Tuesday, 21 July 2015

Movie Review: Salmon Fishing In The Yemen (2011)


A romantic comedy-drama, Salmon Fishing In The Yemen offers an unusual premise and an exotic setting, but still does not manage to elevate the central romance beyond the mundane.

In London, Harriet Chetwode-Talbot (Emily Blunt) works for a consulting firm that manages the financial investments of the very wealthy Sheikh Muhammed (Amr Waked) of Yemen. Harriet reaches out to tweedy government fisheries scientist Dr. Fred Jones (Ewan McGregor) to assist on an unusual project: Muhammed is an avid fisherman and wants to establish a salmon spawning habitat in Yemen, to create employment and help build a local industry. Fred can think of dozens of reasons why this is bad idea that is unlikely to ever work. But the British government in the form of the Prime Minister's Press Secretary Patricia Maxwell (Kristin Scott Thomas) takes an interest in the project, and Fred is arm-twisted into helping to make it happen.

Harriet's soldier boyfriend Robert (Tom Mison) is shipped off to the Afghanistan war, while Fred's long-term marriage to the icy cold Mary (Rachael Stirling) is disintegrating due to an utter absence of passion. Fred and Harriet start to work closely together, while Muhammed's outlook on life helps to awaken Fred's long-dormant spiritual side. With the construction of a salmon habitat in the middle of the Yemeni desert beginning to resemble an unlikely success, Fred and Harriet grow ever closer and a tentative romance blossoms. But there are many surprises to come, including sinister threats against Muhammed's entire project.

A British production directed by Lasse Hallström as an adaptation of the Paul Torday book, Salmon Fishing In The Yemen deserves admiration for creating a relatively original background context.

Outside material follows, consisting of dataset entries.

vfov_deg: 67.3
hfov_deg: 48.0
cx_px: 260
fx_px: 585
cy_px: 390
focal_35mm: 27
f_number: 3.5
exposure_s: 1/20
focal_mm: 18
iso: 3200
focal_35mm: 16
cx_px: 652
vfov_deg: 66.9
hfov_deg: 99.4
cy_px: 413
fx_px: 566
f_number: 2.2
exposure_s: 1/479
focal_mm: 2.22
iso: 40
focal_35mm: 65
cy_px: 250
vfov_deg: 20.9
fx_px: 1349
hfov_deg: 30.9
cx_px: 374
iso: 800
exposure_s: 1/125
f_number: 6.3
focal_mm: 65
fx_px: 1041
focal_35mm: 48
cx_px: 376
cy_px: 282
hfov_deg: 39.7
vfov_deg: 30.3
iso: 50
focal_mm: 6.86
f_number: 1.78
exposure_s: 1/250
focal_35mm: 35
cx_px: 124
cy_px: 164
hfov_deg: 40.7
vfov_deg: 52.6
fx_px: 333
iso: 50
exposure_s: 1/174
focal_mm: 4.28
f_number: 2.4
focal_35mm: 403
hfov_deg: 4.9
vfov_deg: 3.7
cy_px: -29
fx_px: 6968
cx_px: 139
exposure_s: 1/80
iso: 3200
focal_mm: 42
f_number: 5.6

A slick consultant and an introverted scientist combining forces to pursue a magnanimous sheikh's dream of creating a salmon run in the desert of a foreign land is admittedly unique. The script (by Simon Beaufoy) exploits the opportunities embedded in the idea to good comic effect, and brings in bumbling government workers and political interests tripping over each other in search of career preservation and positive political spin. Despite bouncing between London, the Sheikh's Scottish estate and the exotic Yemeni desert locations, Hallström keeps good control of the film's scope, and wraps up in 107 minutes.

The result is a film where the backdrop premise is better than the primary romance, because unfortunately the relationship between Fred and Harriet is extraordinarily bland and fully contrived. The film takes no emotional risks by unceremoniously getting rid of boyfriend Robert and wife Mary early in the proceedings, clearing the decks for the stiff scientist and self-assured consultant to gradually spend more time with each other and fall in love. And this they do most predictably in the middle third, to the point where Hallström, in an effort to inject any sort of drama, has to manufacture tension related to whether or not farmed salmon will know enough about their species to swim upstream.

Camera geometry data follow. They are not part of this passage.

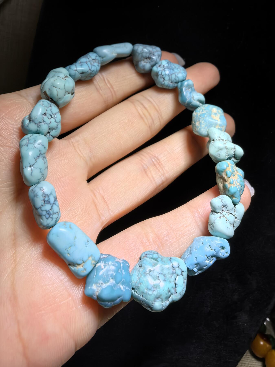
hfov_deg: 51.4
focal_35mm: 27
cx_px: 138
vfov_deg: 65.3
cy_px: 184
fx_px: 286
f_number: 2.2
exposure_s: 1/128
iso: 50
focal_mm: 1.95
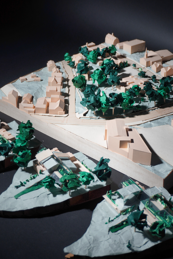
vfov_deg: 29.0
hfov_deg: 19.6
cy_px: 126
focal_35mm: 70
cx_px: 98
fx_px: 502
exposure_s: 1/100
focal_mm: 39
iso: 100
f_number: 5.6
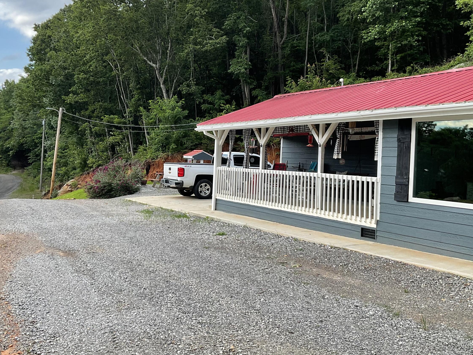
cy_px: 159
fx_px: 533
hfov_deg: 47.7
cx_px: 205
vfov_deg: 36.8
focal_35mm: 39
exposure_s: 1/268
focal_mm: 3
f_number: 1.8
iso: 16
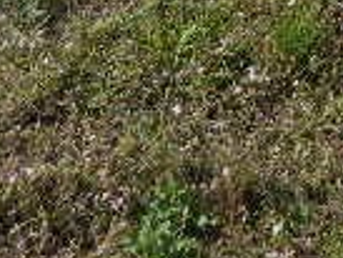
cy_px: -268
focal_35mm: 103
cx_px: 458
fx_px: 1021
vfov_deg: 12.5
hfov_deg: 17.7
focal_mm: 4
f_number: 3
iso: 125
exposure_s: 1/1250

The scientific parts of the film are glossed over. Once Fred expresses all his misgivings about the project, the film pushes ahead and appears to lose interest in how the engineering challenges are overcome. Plans materialize, heavy equipment shows up in the desert, and infrastructure just gets built at remarkable speed, with nary a comment or discussion about the ingenuity at play. Also poor is a vague and severely underdeveloped subplot related to Sheik Muhammed's enemies. This is a film where faceless and undefined bad guys show up to cause significant harm and havoc, but it is deemed completely unnecessary to explore the cause or origin of their discontent.

Fortunately, the performances come to the rescue of the lame emotions. Ewan McGregor and Emily Blunt never set the screen on fire, but do develop a reasonably convincing affable relationship, and the film at least provides a serviceable scenario of co-workers growing increasingly fond of each other. Amr Waked is adequate as the distinguished Arabian sheikh with both material and spiritual wealth. Kristen Scott Thomas has the most fun and introduces the comic relief as the government secretary manufacturing good publicity at every opportunity, and improvising when every good opportunity turns into a disaster.

Neither exquisitely seasoned nor stinking bad, Salmon Fishing In The Yemen lands somewhere between the big one and small fry.